__WORKING DATA__.
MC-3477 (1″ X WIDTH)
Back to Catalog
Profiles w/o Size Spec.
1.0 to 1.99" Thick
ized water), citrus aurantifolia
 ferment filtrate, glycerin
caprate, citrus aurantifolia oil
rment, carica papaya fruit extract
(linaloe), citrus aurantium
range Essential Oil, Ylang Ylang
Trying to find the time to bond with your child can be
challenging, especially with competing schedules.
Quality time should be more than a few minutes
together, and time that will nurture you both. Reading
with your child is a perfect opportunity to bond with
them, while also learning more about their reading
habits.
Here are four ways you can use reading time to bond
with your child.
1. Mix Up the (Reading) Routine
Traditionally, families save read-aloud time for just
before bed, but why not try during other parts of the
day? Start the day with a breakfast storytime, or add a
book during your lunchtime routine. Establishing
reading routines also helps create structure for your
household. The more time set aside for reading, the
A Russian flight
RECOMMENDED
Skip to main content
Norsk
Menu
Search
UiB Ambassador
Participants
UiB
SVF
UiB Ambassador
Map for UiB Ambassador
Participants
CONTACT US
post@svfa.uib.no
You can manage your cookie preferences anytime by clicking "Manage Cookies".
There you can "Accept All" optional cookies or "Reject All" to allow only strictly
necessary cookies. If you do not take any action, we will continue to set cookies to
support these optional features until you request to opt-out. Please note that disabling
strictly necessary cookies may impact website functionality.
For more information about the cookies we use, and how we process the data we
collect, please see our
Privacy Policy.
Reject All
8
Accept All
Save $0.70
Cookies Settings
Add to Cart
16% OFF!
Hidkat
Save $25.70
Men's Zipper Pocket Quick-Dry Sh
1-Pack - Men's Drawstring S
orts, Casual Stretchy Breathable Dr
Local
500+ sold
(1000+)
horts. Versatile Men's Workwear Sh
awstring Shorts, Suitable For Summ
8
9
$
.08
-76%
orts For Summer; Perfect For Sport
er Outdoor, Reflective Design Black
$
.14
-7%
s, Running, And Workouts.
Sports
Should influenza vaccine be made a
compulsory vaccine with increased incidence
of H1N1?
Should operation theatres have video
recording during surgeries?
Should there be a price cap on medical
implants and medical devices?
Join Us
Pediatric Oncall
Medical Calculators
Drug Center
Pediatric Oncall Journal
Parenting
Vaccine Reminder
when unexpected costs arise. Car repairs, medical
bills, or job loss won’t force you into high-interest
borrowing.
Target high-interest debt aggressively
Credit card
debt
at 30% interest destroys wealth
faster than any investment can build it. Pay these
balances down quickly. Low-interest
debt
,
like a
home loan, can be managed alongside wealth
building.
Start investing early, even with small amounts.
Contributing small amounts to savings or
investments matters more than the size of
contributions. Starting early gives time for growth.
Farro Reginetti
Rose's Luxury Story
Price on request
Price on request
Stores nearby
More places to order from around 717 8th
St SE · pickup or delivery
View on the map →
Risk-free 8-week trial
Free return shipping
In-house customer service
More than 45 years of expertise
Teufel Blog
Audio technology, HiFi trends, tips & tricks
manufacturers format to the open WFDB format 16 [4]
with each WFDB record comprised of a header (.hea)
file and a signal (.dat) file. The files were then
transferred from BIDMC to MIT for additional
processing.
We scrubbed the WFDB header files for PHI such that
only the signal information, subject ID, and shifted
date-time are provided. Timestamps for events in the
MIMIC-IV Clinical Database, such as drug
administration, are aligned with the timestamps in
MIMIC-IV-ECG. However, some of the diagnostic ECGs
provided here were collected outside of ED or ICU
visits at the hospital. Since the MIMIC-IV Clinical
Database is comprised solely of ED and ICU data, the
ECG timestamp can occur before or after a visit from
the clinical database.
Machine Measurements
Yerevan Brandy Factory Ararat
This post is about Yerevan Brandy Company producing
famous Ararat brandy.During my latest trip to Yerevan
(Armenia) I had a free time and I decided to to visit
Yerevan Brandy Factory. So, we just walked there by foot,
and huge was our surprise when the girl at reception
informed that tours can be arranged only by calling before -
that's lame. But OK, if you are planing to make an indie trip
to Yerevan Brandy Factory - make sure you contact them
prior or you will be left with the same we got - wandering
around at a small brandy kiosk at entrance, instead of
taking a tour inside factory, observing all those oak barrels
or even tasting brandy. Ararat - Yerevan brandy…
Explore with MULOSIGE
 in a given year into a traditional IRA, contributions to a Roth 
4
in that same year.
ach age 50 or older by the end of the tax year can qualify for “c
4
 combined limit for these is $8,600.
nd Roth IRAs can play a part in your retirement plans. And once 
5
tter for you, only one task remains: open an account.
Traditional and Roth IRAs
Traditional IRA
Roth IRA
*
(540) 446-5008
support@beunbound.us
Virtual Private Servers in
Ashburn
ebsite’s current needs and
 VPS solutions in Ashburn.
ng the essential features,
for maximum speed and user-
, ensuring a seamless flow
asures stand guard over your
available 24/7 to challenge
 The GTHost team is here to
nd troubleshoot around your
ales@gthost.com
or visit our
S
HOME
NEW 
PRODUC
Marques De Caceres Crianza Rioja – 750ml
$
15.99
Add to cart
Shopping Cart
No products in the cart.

__YOUR TASK__.
Copy out every line of the listing above without changing any of them.

__WRITTEN REPLY__.
MC-3477 (1″ X WIDTH)
Back to Catalog
Profiles w/o Size Spec.
1.0 to 1.99" Thick
ized water), citrus aurantifolia
 ferment filtrate, glycerin
caprate, citrus aurantifolia oil
rment, carica papaya fruit extract
(linaloe), citrus aurantium
range Essential Oil, Ylang Ylang
Trying to find the time to bond with your child can be
challenging, especially with competing schedules.
Quality time should be more than a few minutes
together, and time that will nurture you both. Reading
with your child is a perfect opportunity to bond with
them, while also learning more about their reading
habits.
Here are four ways you can use reading time to bond
with your child.
1. Mix Up the (Reading) Routine
Traditionally, families save read-aloud time for just
before bed, but why not try during other parts of the
day? Start the day with a breakfast storytime, or add a
book during your lunchtime routine. Establishing
reading routines also helps create structure for your
household. The more time set aside for reading, the
A Russian flight
RECOMMENDED
Skip to main content
Norsk
Menu
Search
UiB Ambassador
Participants
UiB
SVF
UiB Ambassador
Map for UiB Ambassador
Participants
CONTACT US
post@svfa.uib.no
You can manage your cookie preferences anytime by clicking "Manage Cookies".
There you can "Accept All" optional cookies or "Reject All" to allow only strictly
necessary cookies. If you do not take any action, we will continue to set cookies to
support these optional features until you request to opt-out. Please note that disabling
strictly necessary cookies may impact website functionality.
For more information about the cookies we use, and how we process the data we
collect, please see our
Privacy Policy.
Reject All
8
Accept All
Save $0.70
Cookies Settings
Add to Cart
16% OFF!
Hidkat
Save $25.70
Men's Zipper Pocket Quick-Dry Sh
1-Pack - Men's Drawstring S
orts, Casual Stretchy Breathable Dr
Local
500+ sold
(1000+)
horts. Versatile Men's Workwear Sh
awstring Shorts, Suitable For Summ
8
9
$
.08
-76%
orts For Summer; Perfect For Sport
er Outdoor, Reflective Design Black
$
.14
-7%
s, Running, And Workouts.
Sports
Should influenza vaccine be made a
compulsory vaccine with increased incidence
of H1N1?
Should operation theatres have video
recording during surgeries?
Should there be a price cap on medical
implants and medical devices?
Join Us
Pediatric Oncall
Medical Calculators
Drug Center
Pediatric Oncall Journal
Parenting
Vaccine Reminder
when unexpected costs arise. Car repairs, medical
bills, or job loss won’t force you into high-interest
borrowing.
Target high-interest debt aggressively
Credit card
debt
at 30% interest destroys wealth
faster than any investment can build it. Pay these
balances down quickly. Low-interest
debt
,
like a
home loan, can be managed alongside wealth
building.
Start investing early, even with small amounts.
Contributing small amounts to savings or
investments matters more than the size of
contributions. Starting early gives time for growth.
Farro Reginetti
Rose's Luxury Story
Price on request
Price on request
Stores nearby
More places to order from around 717 8th
St SE · pickup or delivery
View on the map →
Risk-free 8-week trial
Free return shipping
In-house customer service
More than 45 years of expertise
Teufel Blog
Audio technology, HiFi trends, tips & tricks
manufacturers format to the open WFDB format 16 [4]
with each WFDB record comprised of a header (.hea)
file and a signal (.dat) file. The files were then
transferred from BIDMC to MIT for additional
processing.
We scrubbed the WFDB header files for PHI such that
only the signal information, subject ID, and shifted
date-time are provided. Timestamps for events in the
MIMIC-IV Clinical Database, such as drug
administration, are aligned with the timestamps in
MIMIC-IV-ECG. However, some of the diagnostic ECGs
provided here were collected outside of ED or ICU
visits at the hospital. Since the MIMIC-IV Clinical
Database is comprised solely of ED and ICU data, the
ECG timestamp can occur before or after a visit from
the clinical database.
Machine Measurements
Yerevan Brandy Factory Ararat
This post is about Yerevan Brandy Company producing
famous Ararat brandy.During my latest trip to Yerevan
(Armenia) I had a free time and I decided to to visit
Yerevan Brandy Factory. So, we just walked there by foot,
and huge was our surprise when the girl at reception
informed that tours can be arranged only by calling before -
that's lame. But OK, if you are planing to make an indie trip
to Yerevan Brandy Factory - make sure you contact them
prior or you will be left with the same we got - wandering
around at a small brandy kiosk at entrance, instead of
taking a tour inside factory, observing all those oak barrels
or even tasting brandy. Ararat - Yerevan brandy…
Explore with MULOSIGE
 in a given year into a traditional IRA, contributions to a Roth 
4
in that same year.
ach age 50 or older by the end of the tax year can qualify for “c
4
 combined limit for these is $8,600.
nd Roth IRAs can play a part in your retirement plans. And once 
5
tter for you, only one task remains: open an account.
Traditional and Roth IRAs
Traditional IRA
Roth IRA
*
(540) 446-5008
support@beunbound.us
Virtual Private Servers in
Ashburn
ebsite’s current needs and
 VPS solutions in Ashburn.
ng the essential features,
for maximum speed and user-
, ensuring a seamless flow
asures stand guard over your
available 24/7 to challenge
 The GTHost team is here to
nd troubleshoot around your
ales@gthost.com
or visit our
S
HOME
NEW 
PRODUC
Marques De Caceres Crianza Rioja – 750ml
$
15.99
Add to cart
Shopping Cart
No products in the cart.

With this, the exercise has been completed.